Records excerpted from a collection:
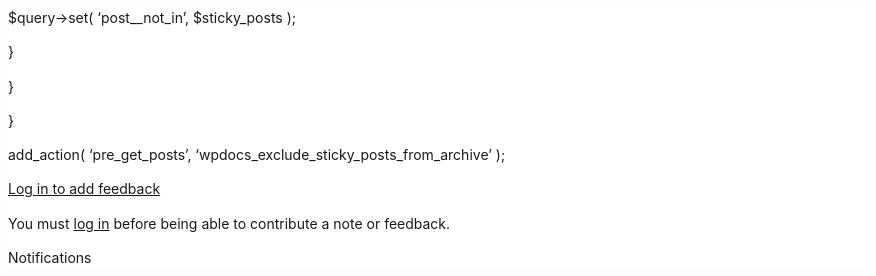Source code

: 
$query->set( ‘post\_\_not\_in’, $sticky\_posts );


}


}


}


add\_action( ‘pre\_get\_posts’, ‘wpdocs\_exclude\_sticky\_posts\_from\_archive’ );





[Log in to add feedback](https://login.wordpress.org/?redirect_to=https%3A%2F%2Fdeveloper.wordpress.org%2Freference%2Fhooks%2Fpre_get_posts%2F%3Freplytocom%3D7329%23feedback-editor-7329)


You must [log in](https://login.wordpress.org/?redirect_to=https%3A%2F%2Fdeveloper.wordpress.org%2Freference%2Fhooks%2Fpre_get_posts%2F) before being able to contribute a note or feedback.

Notifications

§ **DESCRIPTION OF THE TASK**:
Leave the images out and give the rest of the data again exactly.

§ **SOLUTION TO THIS EXERCISE**:
Source code

: 
$query->set( ‘post\_\_not\_in’, $sticky\_posts );


}


}


}


add\_action( ‘pre\_get\_posts’, ‘wpdocs\_exclude\_sticky\_posts\_from\_archive’ );





[Log in to add feedback](https://login.wordpress.org/?redirect_to=https%3A%2F%2Fdeveloper.wordpress.org%2Freference%2Fhooks%2Fpre_get_posts%2F%3Freplytocom%3D7329%23feedback-editor-7329)


You must [log in](https://login.wordpress.org/?redirect_to=https%3A%2F%2Fdeveloper.wordpress.org%2Freference%2Fhooks%2Fpre_get_posts%2F) before being able to contribute a note or feedback.

Notifications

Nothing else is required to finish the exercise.